+++ RECORDS FOR THE EXERCISE +++

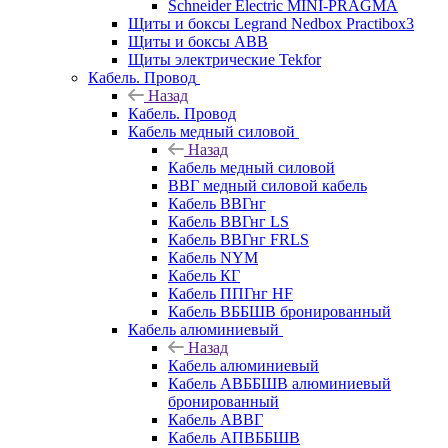
Schneider Electric MINI-PRAGMA
Щиты и боксы Legrand Nedbox Practibox3
Щиты и боксы ABB
Щиты электрические Tekfor
Кабель. Провод
Назад
Кабель. Провод
Кабель медный силовой
Назад
Кабель медный силовой
ВВГ медный силовой кабель
Кабель ВВГнг
Кабель ВВГнг LS
Кабель ВВГнг FRLS
Кабель NYM
Кабель КГ
Кабель ППГнг HF
Кабель ВББШВ бронированный
Кабель алюминиевый
Назад
Кабель алюминиевый
Кабель АВББШВ алюминиевый
бронированный
Кабель АВВГ
Кабель АПВББШВ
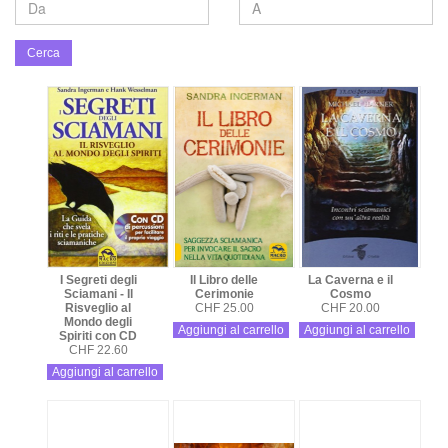
Cerca
I Segreti degli
Il Libro delle
La Caverna e il
Sciamani - Il
Cerimonie
Cosmo
Risveglio al
CHF 25.00
CHF 20.00
Mondo degli
Aggiungi al carrello
Aggiungi al carrello
Spiriti con CD
CHF 22.60
Aggiungi al carrello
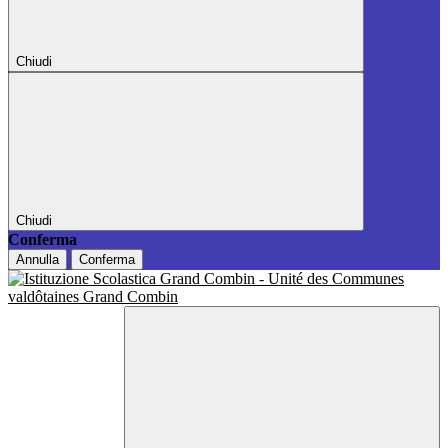
Chiudi
Chiudi
Conferma
Annulla
Conferma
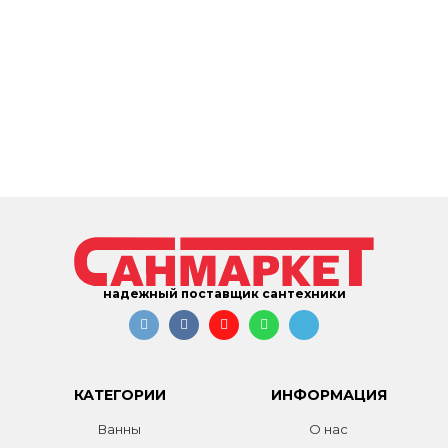
надежный поставщик сантехники
КАТЕГОРИИ
ИНФОРМАЦИЯ
Ванны
О нас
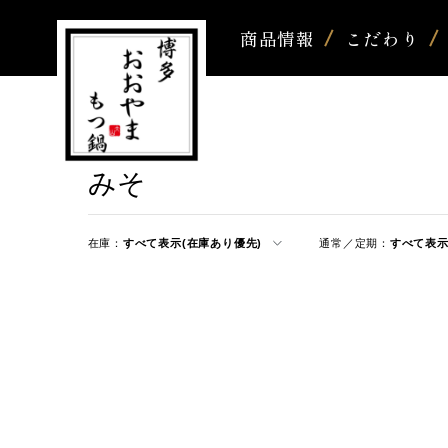
商品情報
こだわり
みそ
在庫：
すべて表示(在庫あり優先)
通常／定期：
すべて表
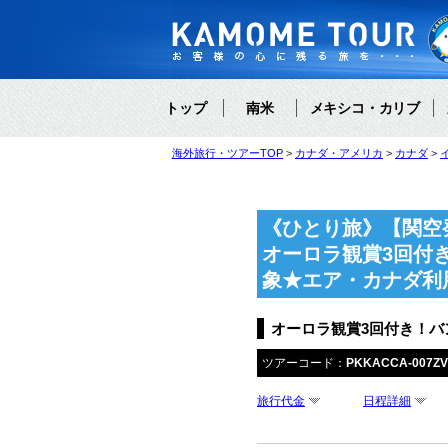
トップ
南米
メキシコ・カリブ
海外旅行・ツアーTOP
カナダ・アメリカ
カナダ
《ひとり旅》【関空
オーロラ観賞3回付
象★エア・カナダ利
オーロラ観賞3回付き！バ
ツアーコード：
PKKACCA-007Z
旅行代金
日程詳細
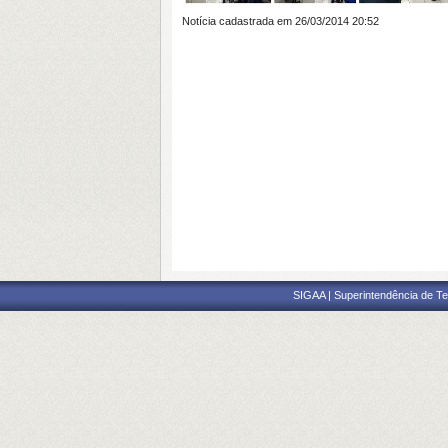
Notícia cadastrada em 26/03/2014 20:52
SIGAA | Superintendência de Te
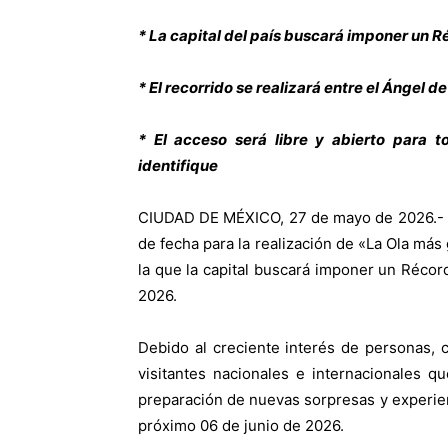
* La capital del país buscará imponer un 
* El recorrido se realizará entre el Ángel d
* El acceso será libre y abierto para 
identifique
CIUDAD DE MÉXICO, 27 de mayo de 2026.- E
de fecha para la realización de «La Ola más
la que la capital buscará imponer un Récor
2026.
Debido al creciente interés de personas, 
visitantes nacionales e internacionales 
preparación de nuevas sorpresas y experienci
próximo 06 de junio de 2026.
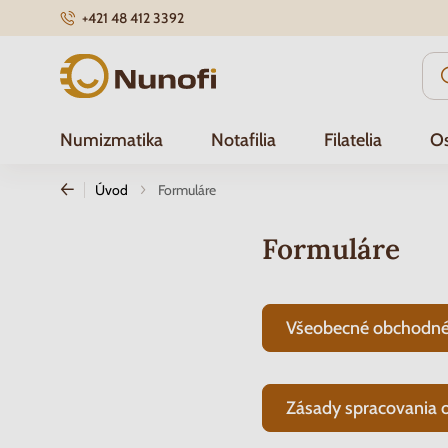
+421 48 412 3392
Nunofi.sk
Numizmatika
Notafilia
Filatelia
Os
Úvod
Formuláre
Formuláre
Všeobecné obchodné
Zásady spracovania 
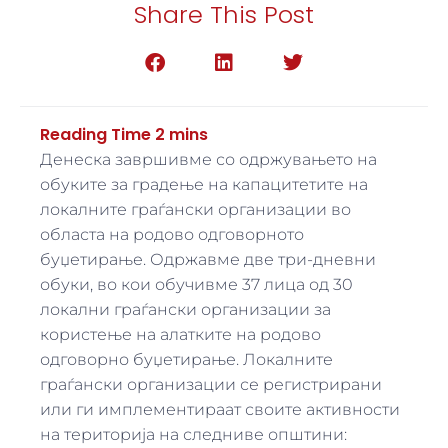
Share This Post
Денеска завршивме со одржувањето на
обуките за градење на капацитетите на
локалните граѓански организации во
областа на родово одговорното
буџетирање. Одржавме две три-дневни
обуки, во кои обучивме 37 лица од 30
локални граѓански организации за
користење на алатките на родово
одговорно буџетирање. Локалните
граѓански организации се регистрирани
или ги имплементираат своите активности
на територија на следниве општини:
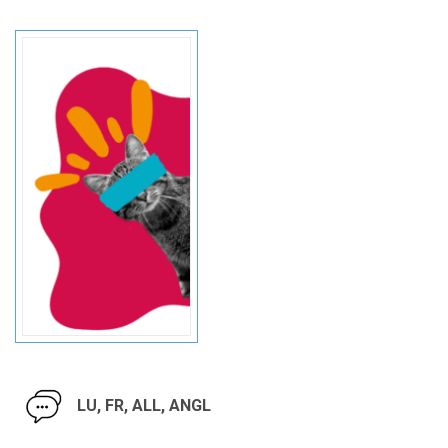
LU, FR, ALL, ANGL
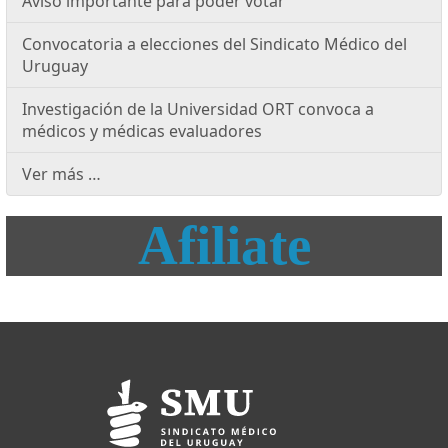
Aviso importante para poder votar
Convocatoria a elecciones del Sindicato Médico del
Uruguay
Investigación de la Universidad ORT convoca a
médicos y médicas evaluadores
Ver más …
Afiliate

+++

▶ _WHAT YOU NEED TO DO_
Working from the listing above, pick out every line that has "Щиты" and copy it.

▶ _SOLVED PROBLEM_
Щиты и боксы Legrand Nedbox Practibox3
Щиты и боксы ABB
Щиты электрические Tekfor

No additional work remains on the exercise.